Shows are Fridays and Saturdays at 7:30pm and Sundays at 2:00pm. There will be one Saturday matinee at 2:00pm on September 1.

Thursday, August 02, 2007

What the hell is going on at Ferns Park?

Recently a portion of a community-built play structure was burned at John Ferns Park (Southwood and Ashley).

Now... according to a Daily Democrat article: 53-year-old Woodland resident Mohammad Akram was walking through the park pushing a vending cart Tuesday evening when he was struck on the head from behind. He was transported to Woodland Memorial Hospital, where he was treated for a contusion to his head and a laceration to his left ear.

"Akram reported falling to the ground and then seeing one black male adult and one white male adult, who took his wallet and $40 in cash," stated Sgt. Jason T. Brooks of the Woodland Police Dept. The paper also reported that a nearby witness to the accident reported seeing three suspects attack the victim.

Wednesday, August 01, 2007

Backpacks for Kids this Saturday

The "Backpacks for Kids, Family Fun Day" will take place this Saturday, Aug. 4 (10 to 2) at Pioneer Park in Woodland (1925 Brannigan Ave.). There will be music, games, contests, and food for the benefit of the Wayfarer Center and Yolo County Foster Care Children.

Donate a backpack and get a chance to win prizes!

According to, the following local leaders have agreed to be dunk tank targets:

Yolo County District Attorney Jeff Reisig
Woodland City Councilman Art Pimentel
Woodland City Councilman Jeff Monroe
Woodland Police Chief Carey Sullivan

And... "The Wolf" country radio station will be there! The event is sponsored by the City of Woodland and Yolo County Supervisor Matt Rexroad.

Mark Deven: City Manager starts overhaul today

Welcome to Woodland, Mark Deven! After last night's council meeting, and the events leading up to it, it is clear the city needs some up-front leadership. If Deven did happen to see the meeting, I hope he didn't call in sick this morning.

What I like about Deven's experience is his seven-year stint in Anaheim, the magic kingdom of tourism. With the new-found spirit of downtown business owners who battled the unfair PBID proposal, I think we have a recipe for a downtown renaissance.
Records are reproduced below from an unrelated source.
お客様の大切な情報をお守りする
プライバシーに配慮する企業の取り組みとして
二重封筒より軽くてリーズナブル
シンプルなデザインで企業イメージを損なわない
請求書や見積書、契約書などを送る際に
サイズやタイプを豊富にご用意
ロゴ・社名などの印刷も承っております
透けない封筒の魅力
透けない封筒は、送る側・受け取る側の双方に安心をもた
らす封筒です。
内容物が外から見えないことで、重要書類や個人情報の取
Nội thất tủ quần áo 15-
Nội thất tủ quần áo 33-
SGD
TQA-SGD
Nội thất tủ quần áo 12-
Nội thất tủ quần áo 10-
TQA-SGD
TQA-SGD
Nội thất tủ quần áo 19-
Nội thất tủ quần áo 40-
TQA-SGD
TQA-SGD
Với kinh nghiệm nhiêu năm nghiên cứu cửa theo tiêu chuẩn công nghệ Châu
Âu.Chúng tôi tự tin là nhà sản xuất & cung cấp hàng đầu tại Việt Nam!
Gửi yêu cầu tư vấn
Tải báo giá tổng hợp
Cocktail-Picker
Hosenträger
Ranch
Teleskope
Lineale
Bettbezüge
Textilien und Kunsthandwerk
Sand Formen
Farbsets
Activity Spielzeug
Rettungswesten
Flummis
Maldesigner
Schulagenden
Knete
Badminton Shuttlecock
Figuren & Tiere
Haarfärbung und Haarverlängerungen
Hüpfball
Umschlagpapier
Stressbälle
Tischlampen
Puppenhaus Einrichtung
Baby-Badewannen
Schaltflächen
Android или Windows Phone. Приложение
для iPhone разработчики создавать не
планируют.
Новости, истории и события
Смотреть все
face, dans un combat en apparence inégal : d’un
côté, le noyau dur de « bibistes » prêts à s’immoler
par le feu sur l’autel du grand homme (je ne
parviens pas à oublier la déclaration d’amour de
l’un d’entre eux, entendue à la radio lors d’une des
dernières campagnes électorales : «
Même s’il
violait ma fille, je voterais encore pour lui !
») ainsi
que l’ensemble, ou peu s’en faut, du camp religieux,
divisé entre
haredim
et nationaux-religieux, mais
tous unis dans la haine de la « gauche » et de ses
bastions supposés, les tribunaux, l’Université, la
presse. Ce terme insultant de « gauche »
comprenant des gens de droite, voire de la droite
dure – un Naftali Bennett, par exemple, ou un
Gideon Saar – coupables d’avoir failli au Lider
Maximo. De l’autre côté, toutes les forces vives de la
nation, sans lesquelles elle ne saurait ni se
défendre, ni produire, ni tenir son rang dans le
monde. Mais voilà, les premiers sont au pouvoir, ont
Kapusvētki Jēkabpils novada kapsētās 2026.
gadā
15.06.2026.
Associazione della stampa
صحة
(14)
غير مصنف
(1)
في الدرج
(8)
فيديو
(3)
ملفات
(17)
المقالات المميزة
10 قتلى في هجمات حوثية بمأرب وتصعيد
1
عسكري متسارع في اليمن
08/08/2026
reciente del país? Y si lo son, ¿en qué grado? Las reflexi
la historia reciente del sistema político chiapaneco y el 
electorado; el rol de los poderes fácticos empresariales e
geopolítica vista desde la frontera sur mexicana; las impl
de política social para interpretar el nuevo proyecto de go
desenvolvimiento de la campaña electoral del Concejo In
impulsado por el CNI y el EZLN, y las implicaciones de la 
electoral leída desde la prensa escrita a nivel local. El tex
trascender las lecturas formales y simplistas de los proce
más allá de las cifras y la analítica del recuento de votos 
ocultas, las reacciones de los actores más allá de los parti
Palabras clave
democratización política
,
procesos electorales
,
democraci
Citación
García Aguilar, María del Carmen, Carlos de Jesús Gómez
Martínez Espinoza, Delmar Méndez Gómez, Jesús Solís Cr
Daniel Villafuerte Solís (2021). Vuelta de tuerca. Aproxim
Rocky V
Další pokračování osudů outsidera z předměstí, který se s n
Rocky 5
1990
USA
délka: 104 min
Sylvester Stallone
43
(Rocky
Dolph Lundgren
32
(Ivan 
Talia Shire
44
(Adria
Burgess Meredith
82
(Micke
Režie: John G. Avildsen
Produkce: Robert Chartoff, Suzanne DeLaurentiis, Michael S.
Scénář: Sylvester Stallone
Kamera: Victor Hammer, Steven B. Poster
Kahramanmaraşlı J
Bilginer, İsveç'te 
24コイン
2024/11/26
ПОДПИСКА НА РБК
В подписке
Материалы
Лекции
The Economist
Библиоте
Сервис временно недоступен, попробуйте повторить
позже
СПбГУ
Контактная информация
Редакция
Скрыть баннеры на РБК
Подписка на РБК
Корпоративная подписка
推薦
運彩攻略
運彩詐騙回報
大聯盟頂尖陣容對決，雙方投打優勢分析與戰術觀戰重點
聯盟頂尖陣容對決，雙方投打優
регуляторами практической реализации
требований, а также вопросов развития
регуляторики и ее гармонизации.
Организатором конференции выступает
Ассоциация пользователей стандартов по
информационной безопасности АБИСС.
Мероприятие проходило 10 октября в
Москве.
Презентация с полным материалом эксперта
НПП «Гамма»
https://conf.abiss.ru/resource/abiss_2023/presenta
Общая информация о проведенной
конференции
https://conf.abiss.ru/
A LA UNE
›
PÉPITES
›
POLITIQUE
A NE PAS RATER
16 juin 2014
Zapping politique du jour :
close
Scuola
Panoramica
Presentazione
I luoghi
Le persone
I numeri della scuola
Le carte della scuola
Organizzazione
This will be in stark contrast to the cocktail of corruption and ineptitude of the previous city government.

After the initial schmoozings and meetings with councilmen and department heads, I think Deven needs to:

1) Clean house
2) Wean the city from developers (Read into this: City gets milked by developers)
3) Establish a positive and streamlined communication process with businesses and nonprofits
4) Revise the Downtown Strategic Plan (it will be five years in 2008 since its adoption)

In salutation, a little SoCal comfort message: "And in the name of the Lollipop Guild... We wish to welcome you to Munchkin Land."